A welcome disturbance in the Force, Rian Johnson’s “The Last Jedi” is, by wide measure, the trippiest, scrappiest and most rule-breaking “Star Wars” adventure yet.

Not the exercise in nostalgia that was J.J. Abrams’ “The Force Awakens,” Johnson’s Episode VIII takes George Lucas’ space opera in new, often thrilling, and sometimes erratic directions while finding the truest expression yet of the saga’s underlying ethos of camaraderie in resistance to oppression. Though there are countless familiar broad strokes — rebel escapes, Jedi soul-searching, daddy issues — “The Last Jedi” has discovered some new moves yet, in the galaxy far, far away.

As the second installment in this third “Star Wars” trilogy, “The Last Jedi” is like the inverted corollary of “The Empire Strike Back” (long the super fan’s favourite).
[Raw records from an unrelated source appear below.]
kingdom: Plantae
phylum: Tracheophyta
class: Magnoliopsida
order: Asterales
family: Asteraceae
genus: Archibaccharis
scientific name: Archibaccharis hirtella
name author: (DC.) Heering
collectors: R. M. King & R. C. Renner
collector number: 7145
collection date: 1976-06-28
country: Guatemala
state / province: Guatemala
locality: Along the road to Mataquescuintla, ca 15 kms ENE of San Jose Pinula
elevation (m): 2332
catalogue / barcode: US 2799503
While it is, like its part-two predecessor, often murky and weird, Johnson’s frequently comic film distinguishes itself by upending the traditional power dynamics of heroes and bit players in the Star Wars galaxy.

Here, the odds-defying daredevil flyboy (Oscar Isaac as Resistance pilot Poe Dameron) is an impetuous chauvinist, at odds with a female commander (a purple-haired Laura Dern). “Get your head out of your cockpit,” admonishes Leia (the late Carrie Fisher, to whom the film is dedicated). The master-apprentice relationship — previously Yoda instructing young Luke Skywalker (Mark Hamill) on a swampy remote planet — is now tilted more toward Rey, the young Jedi (Daisy Ridley), sent to stir a monkish Skywalker from a windswept, Porg-infested isle. And instead of a Tauntaun’s guts being spilled, there are even moments of animal rights reflections creeping into the galaxy. About to bite into his rotisserie dinner, Chewbacca, with a sad groan, is struck by pangs of doubt.
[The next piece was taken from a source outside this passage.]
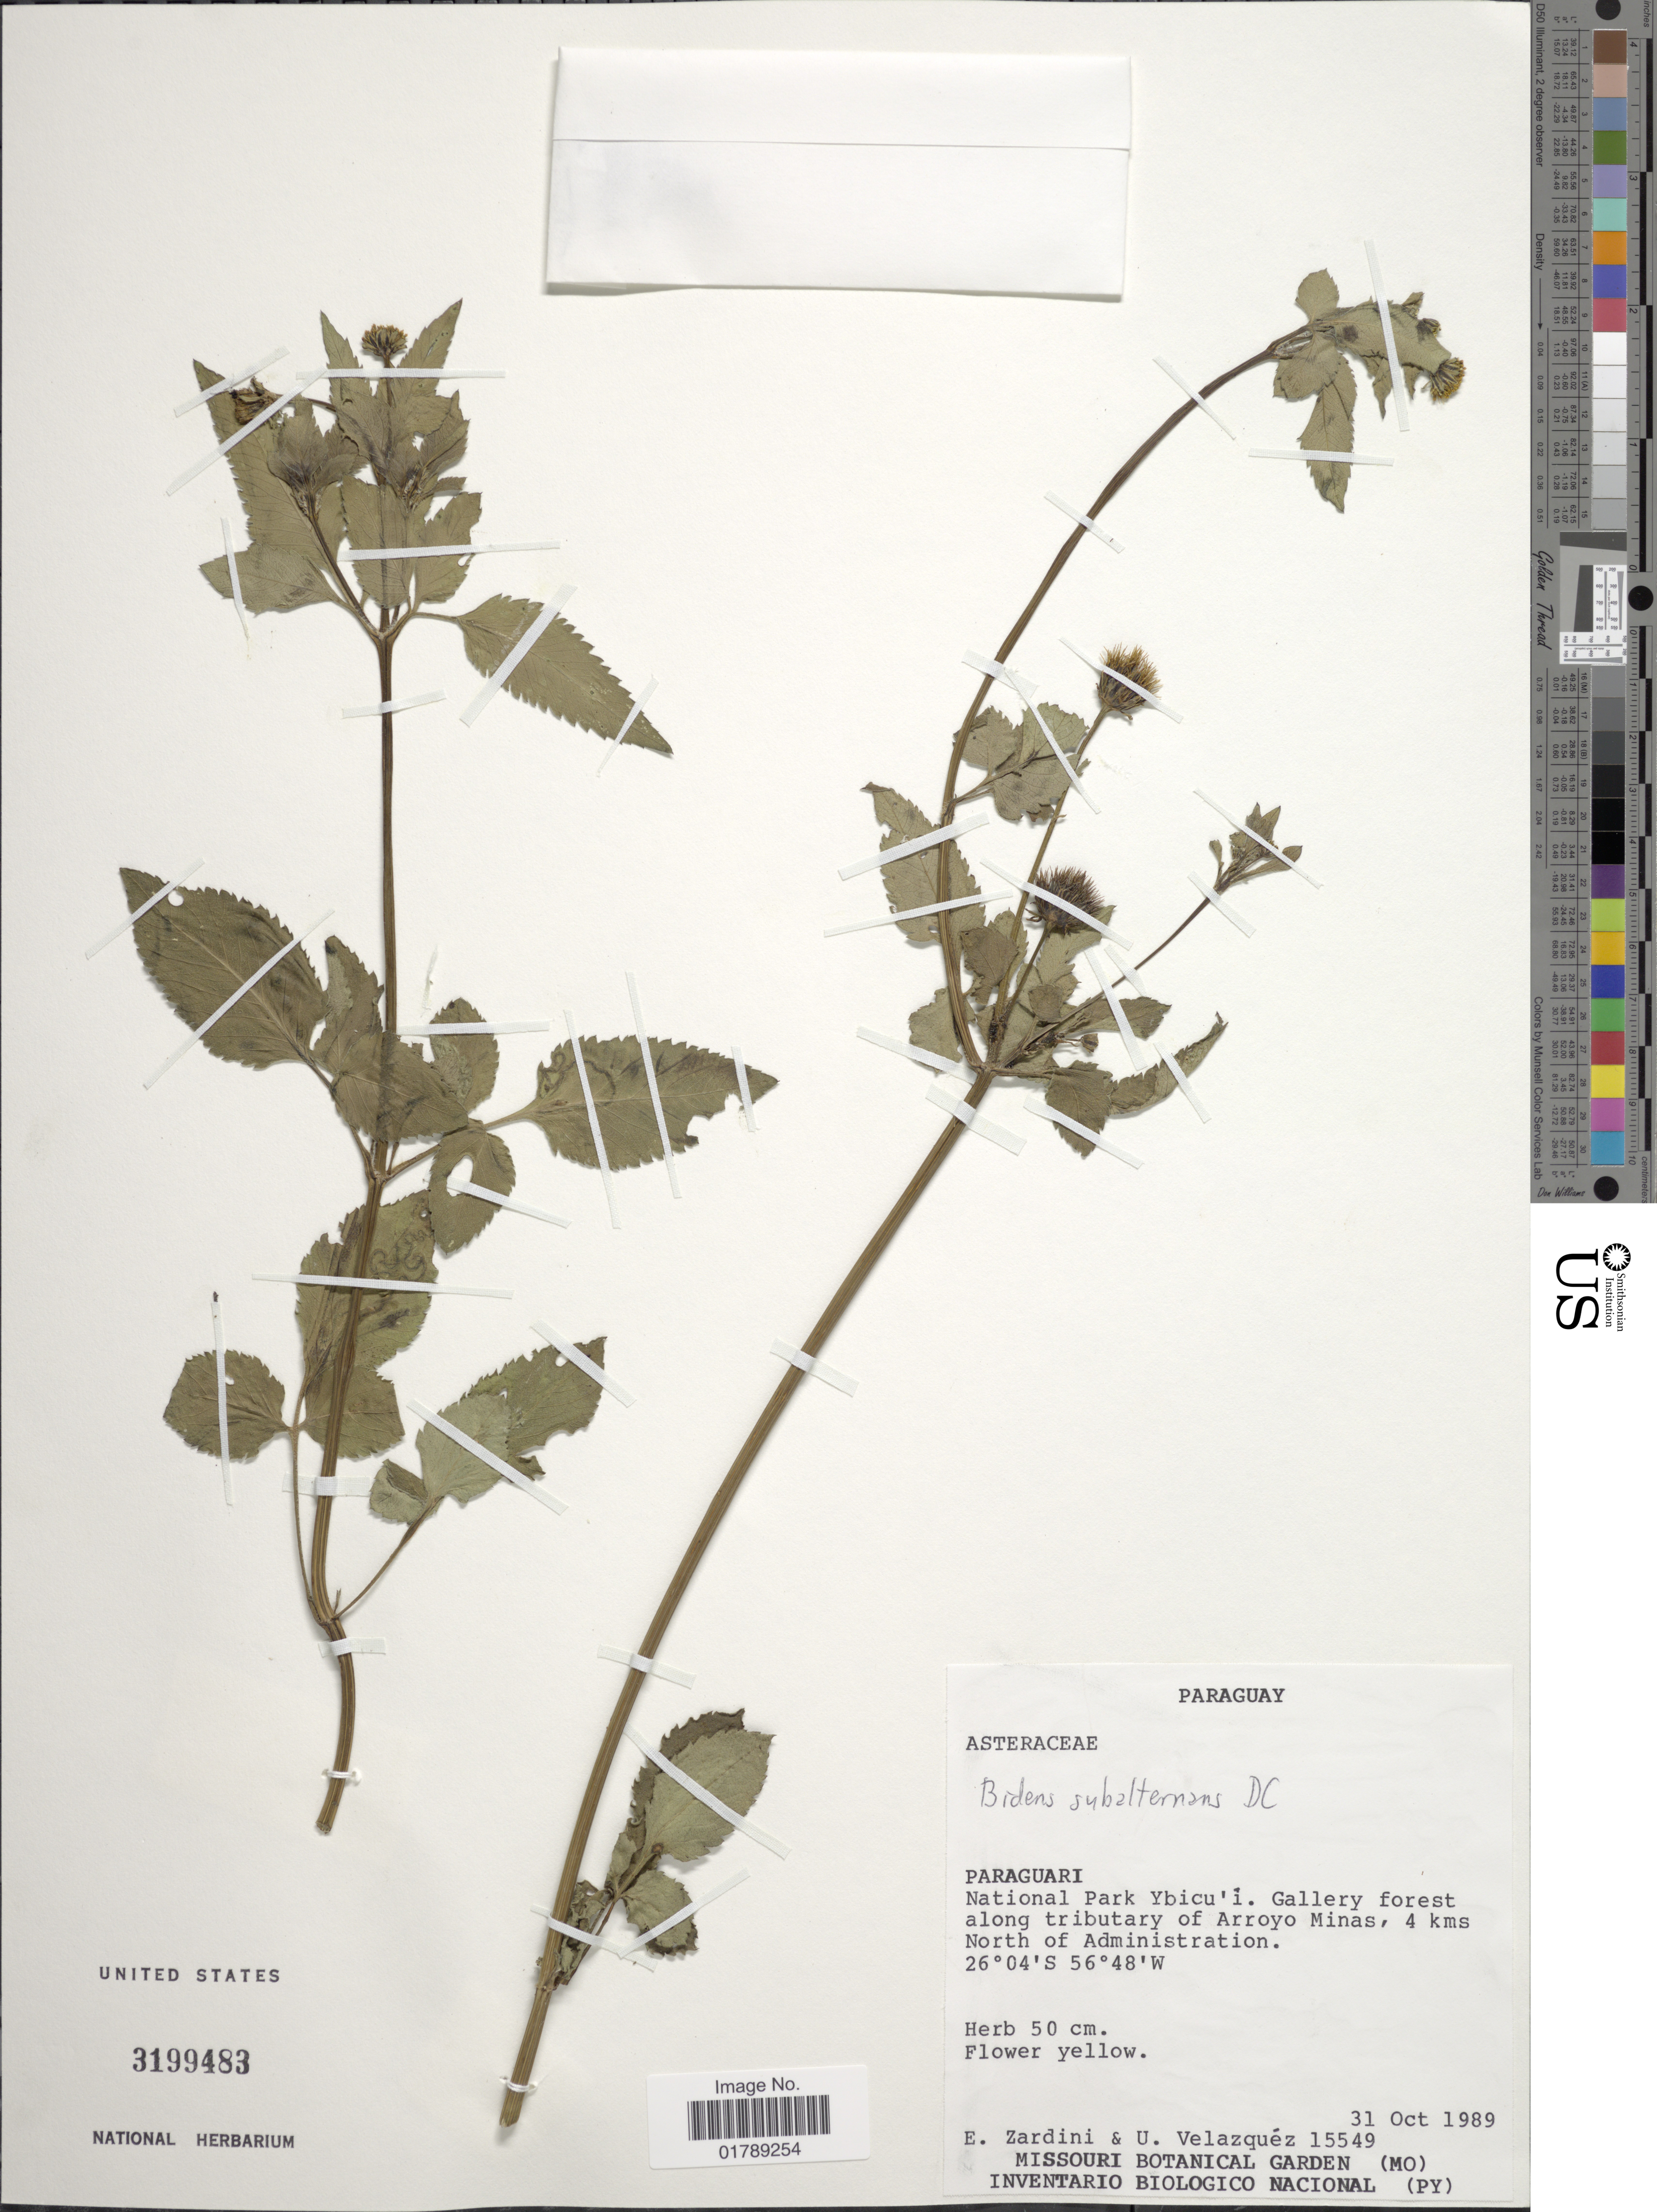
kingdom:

Abrams’s finest touch in his zippy and nimble reboot was in his diverse casting — in particular Ridley and John Boyega, as Finn, the Stormtrooper turned good guy. But Johnson, who also wrote the film, has gone further to shake up the familiar roles and rhythms of Star Wars. Scattershot and loose-limbed, “The Last Jedi” doesn’t worship at its own altar, often undercutting its own grandiosity.